И, обхватив ее рукой, я повел ее вниз. Она слегка дрожала и в ее голосе зазвучали жалобные нотки, когда она сказала:
«Неужели нам придется идти так далеко, Чезаре?»
«Три минуты и мы придем к назначенному месту, – ответил я кратко и добавил более мягким голосом: – Вам холодно?»
«Немного», – и она закуталась в свои соболя еще плотнее и прижалась к моему плечу. Капризная луна внезапно выскочила из-за тучи, как бледный призрак взбешенного танцора, стоявшего на мысках на краю крутой пропасти черных облаков. Ее бледно-зеленые и золотистые лучи падали прямо на мрачную пустоту перед нами, четко выхватывая белые таинственные камни кладбища «Кампо Санто», которые отмечают, где пути мужчин, женщин и детей начались и закончились, но никогда не объясняют, в какое новое путешествие они теперь отправились. Моя жена увидела их и остановилась, отчаянно дрожа.
«Что это за место?» – спросила она нервно.
За всю свою жизнь она ни разу не была на кладбище – она испытывала слишком большой страх перед смертью.

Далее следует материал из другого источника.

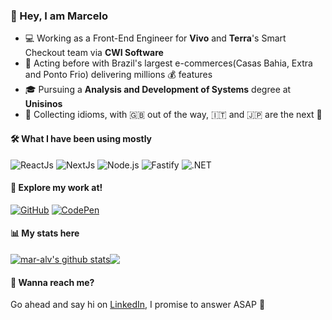 ### 👋 Hey, I am Marcelo
- 💻 Working as a Front-End Engineer for **Vivo** and **Terra**'s Smart Checkout team via **CWI Software**
- 🛒 Acting before with Brazil's largest e-commerces(Casas Bahia, Extra and Ponto Frio) delivering millions 💰 features
- 🎓 Pursuing a **Analysis and Development of Systems** degree at **Unisinos**
- 🧠 Collecting idioms, with 🇬🇧 out of the way, 🇮🇹 and 🇯🇵 are the next 🫵

#### 🛠 What I have been using mostly
![ReactJs](https://img.shields.io/badge/ReactJs-61DAFB?logo=react&logoColor=white)
![NextJs](https://img.shields.io/badge/NextJs-000000?logo=next.js&logoColor=white)
![Node.js](https://img.shields.io/badge/Node.js-339933?logo=node.js&logoColor=white)
![Fastify](https://img.shields.io/badge/Fastify-000000?logo=fastify&logoColor=white)
![.NET](https://img.shields.io/badge/.NET-512BD4?logo=.net&logoColor=white)

#### 💼 Explore my work at!
[![GitHub](https://img.shields.io/badge/GitHub-mar--alv-181717?logo=github)](https://github.com/mar-alv)
[![CodePen](https://img.shields.io/badge/CodePen-Marcelo%20Alvarez-000000?logo=codepen&logoColor=white)](https://codepen.io/Marcelo-Alvarez-the-sasster)

#### 📊 My stats here
<a href="https://github.com/anuraghazra/github-readme-stats"><img align="center" src="https://github-readme-stats.vercel.app/api?username=mar-alv&show_icons=true&include_all_commits=true&theme=buefy&hide_border=true" alt="mar-alv's github stats" /></a><a href="https://github.com/anuraghazra/github-readme-stats"><img align="center" src="https://github-readme-stats.vercel.app/api/top-langs/?username=mar-alv&layout=compact&theme=buefy&hide_border=true" /></a>

#### 💬 Wanna reach me?
Go ahead and say hi on [LinkedIn](https://www.linkedin.com/in/mar-alv), I promise to answer ASAP 🫡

«Вот здесь я храню мои сокровища, – отвечал я, и мой голос зазвучал отстраненно и жестко даже для моих ушей, когда я сжал ее теплую талию. – Идем со мной, моя возлюбленная!» И, несмотря на мои старания, голос выразил горькую насмешку: «Со мною тебе нечего бояться! Идем».
И я повел ее дальше, слишком слабую, чтобы противиться моей силе, слишком напуганную, чтобы говорить; дальше, через влажную траву и безымянные древние могилы; дальше, пока низкие покосившиеся ворота дома моих мертвых предков не предстали предо мной; дальше, подкрепляемый силой десяти дьяволов, когда я уводил ее на погибель!
Глава 36
Луна вновь скрылась за плотной стеной облаков, и ландшафт погрузился в полутьму. Дойдя до двери склепа, я отпер ее; дверь легко открылась и подалась назад с неожиданным лязгом. Моя жена, которую я держал железной хваткой, рванулась обратно и попыталась высвободиться из моих рук.
«Куда вы идете? – спросила она слабым голосом. – Я, я боюсь!»
«Чего? – спросил я, стараясь контролировать страстные вибрации моего голоса и говорить беззаботно. – Темноты? Мы сейчас зажжем свет, вот видите, вы, вы… – и к своему удивлению я разразился громким насильственным смехом. – Нет причин для страха! Идем!»
И я быстро поднял ее, легко перенес через каменный порог и аккуратно поставил внутри. Наконец-то внутри, слава Богу! Я закрыл главную дверь за нашей спиной и запер ее! И снова тот же странный невольный смех сорвался с моих губ сам собой, и эхо дома смерти ответило ему гробовым ужасным гулом. Нина цеплялась за меня в плотной тьме.